Vekil yakınları hazır ifade imzalattı
Kadro’nun eşi Hude Kadro ise, eşinin sabah erken saatlerde işe gittiğini, gece 23.00’da kendisine haber geldiğini söyledi. Polislerin tercüman eşliğinde evlerine geldiğini belirten Huşe Kadro, şunları söyledi:
Beni eşimin çağırdığını söylediler. İlçe Emniyet Müdürlüğü’ne götürüldüm. Eşimin öldüğünü orada öğrendim. Orada vekilin yakınları olan birkaç kişi geldi. Eşime arabayla çarptıklarını söyleyip olayı anlattılar. Ama eşimin bin tane kusurunu çıkardılar. Eşimin hatalı olmasından dolayı kendisine çarptıklarını söylediler. Ancak hepsi bahaneydi. O sıra ablam ve oğlu yanımdaydı. O acıyla ben ve çocuklarım sürekli ağlıyorduk. Ben cenazemi alıp Suriye’ye götürmek istedim. Ama ona da izin vermediler. Beni Emniyet’te ayrı bir odaya aldılar. Ablam ve oğlumun girmesine izin vermediler. Bana ne yapacağımı sordular. Bende çocuklarıma bakmak için İstanbul’a çalışmaya gideceğimi söyledim. Çünkü Dörtyol’da bir şey yapamazdım. Bana o sıra bir kâğıt imzalattılar. İmzalattıkları kâğıt ifadeymiş. Kendileri hazırladıkları ifadeyi bana imzalattılar.
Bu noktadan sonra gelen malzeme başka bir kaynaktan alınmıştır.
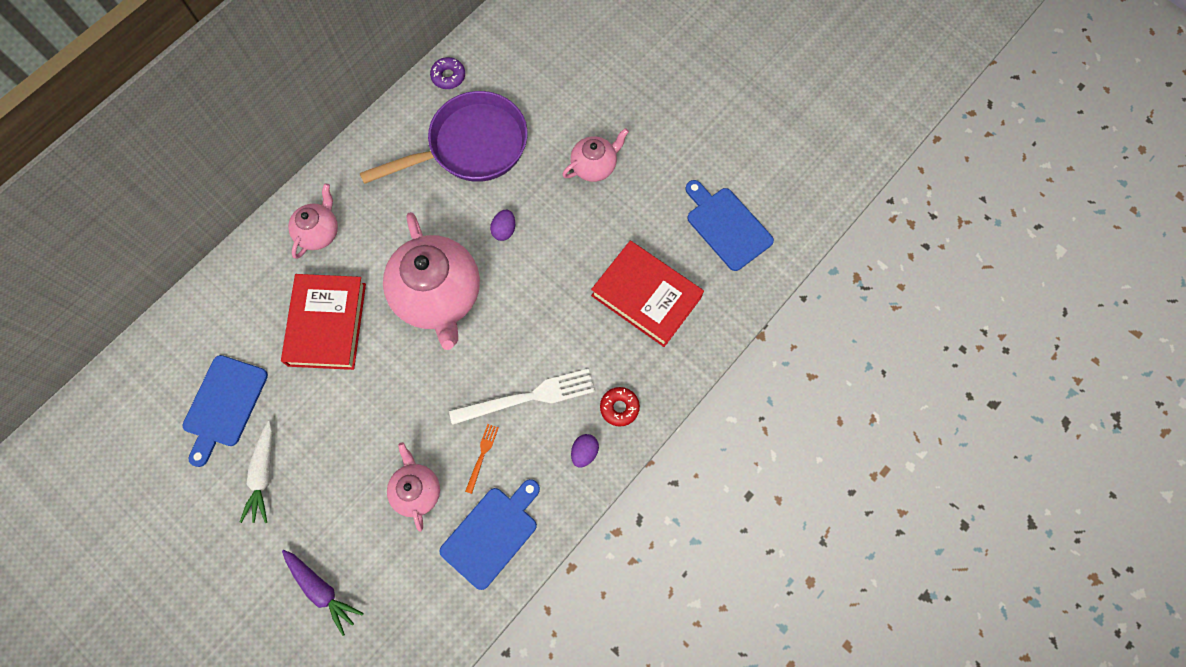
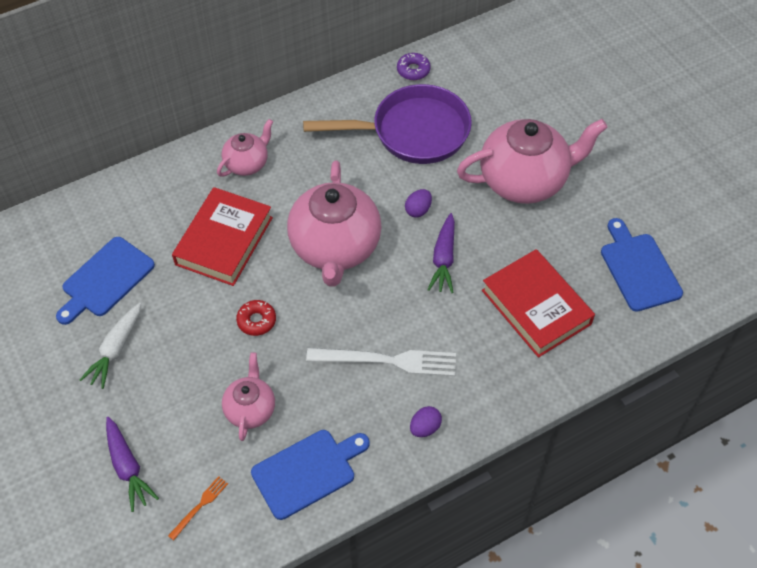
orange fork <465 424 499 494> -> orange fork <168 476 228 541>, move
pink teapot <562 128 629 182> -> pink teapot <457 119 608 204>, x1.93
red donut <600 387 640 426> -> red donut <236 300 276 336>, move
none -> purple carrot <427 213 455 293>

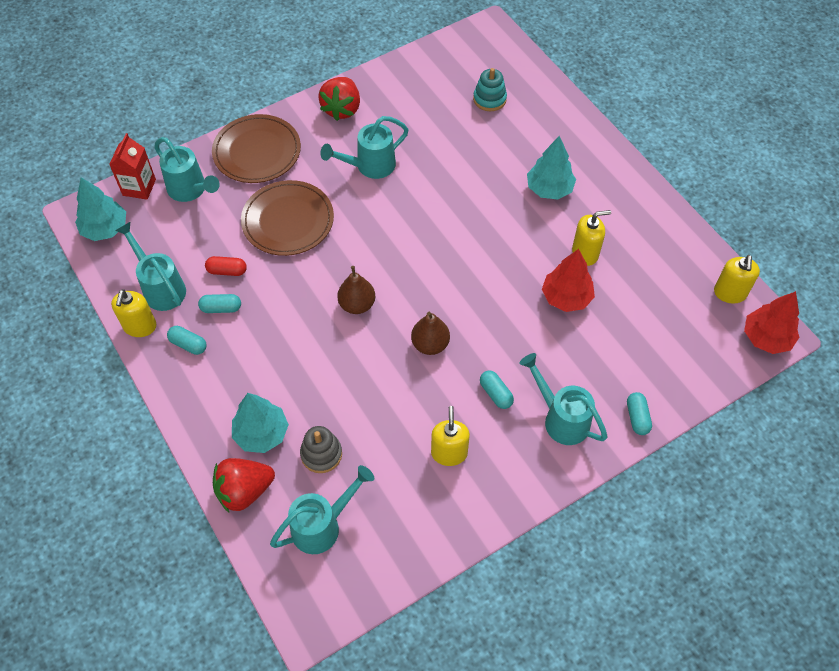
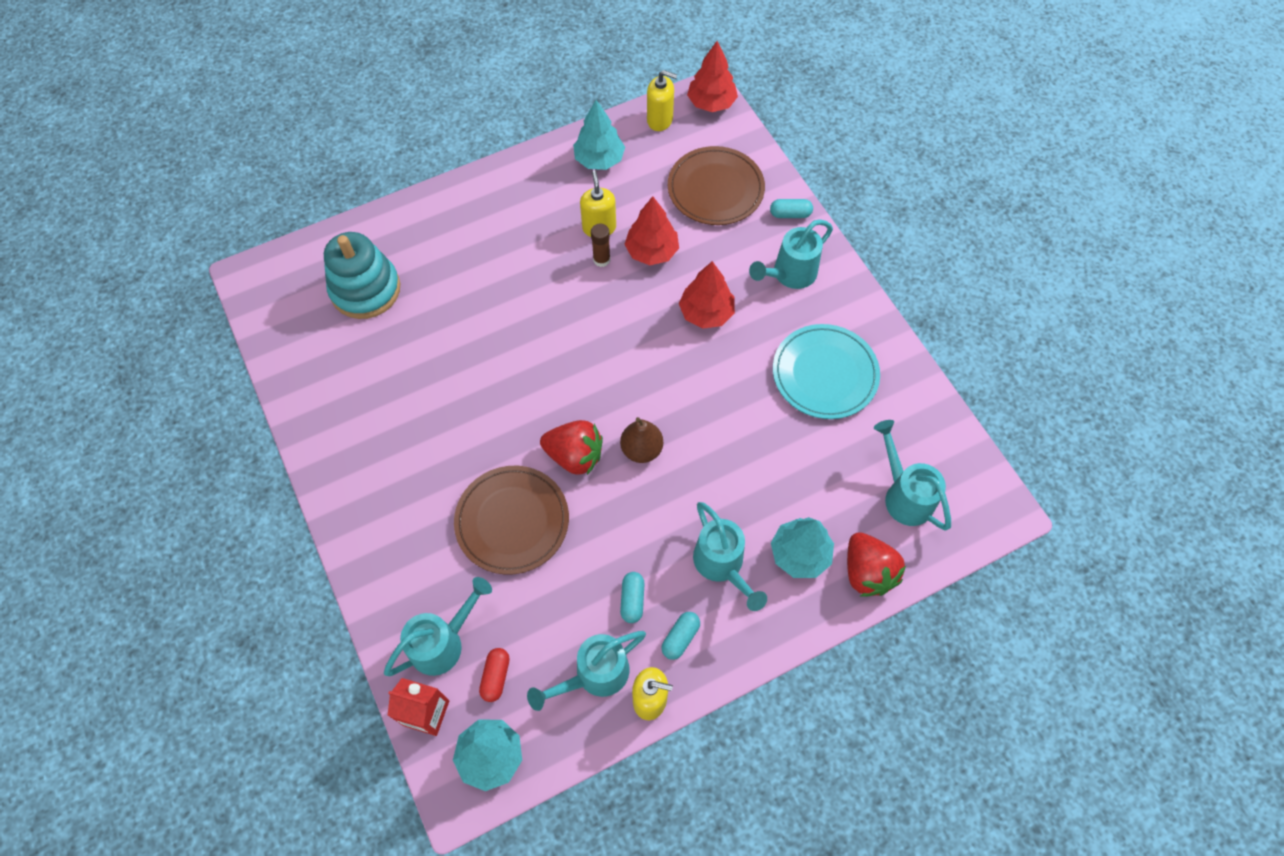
red capsule <205 256 247 276> -> red capsule <479 648 510 702>, move
brown plate <212 114 301 183> -> brown plate <668 146 765 225>, move
grey stacking toy <300 426 342 473> -> none
red strawberry <318 77 360 121> -> red strawberry <540 420 603 475>, move
turquoise watering can <320 116 409 179> -> turquoise watering can <693 502 767 611>, move
brown pear <411 312 450 355> -> none
yellow soap dispenser <431 406 470 466> -> turquoise plate <773 324 880 419>
turquoise stacking toy <473 68 507 111> -> turquoise stacking toy <324 232 400 319>, x1.75
turquoise capsule <480 371 514 409> -> none
turquoise tree <527 136 576 200> -> turquoise tree <573 100 625 170>, move
none -> brown glue stick <591 224 610 267>
none -> red tree <679 261 735 329>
Huşe Kadro, milletvekilinin kendisine maddi yönden yardım edeceği sözü verdiğini sözlerine ekleyip, o an ki acıyla ve Türkçe bilmediği için ne yaptığını bilmediğini dile getirdi. Hâlâ çok büyük acı duyduğunu ifade eden Kadro, “Olayın ilk anında da olaydan sonra da milletvekili arayıp başsağlığı dahi dilemedi. Biz geçimimizi eşimin çalışmasıyla sağlıyorduk. O ölünce çalışacak kimsemiz kalmadı. Hep ablam bana yardımcı oldu. Şimdi de ablam ve komşuların yardımıyla ayakta durmaya çalışıyorum. Eşim varken çok bir hayatımız vardı. O öldükten sonra hayatımız mahvoldu” dedi.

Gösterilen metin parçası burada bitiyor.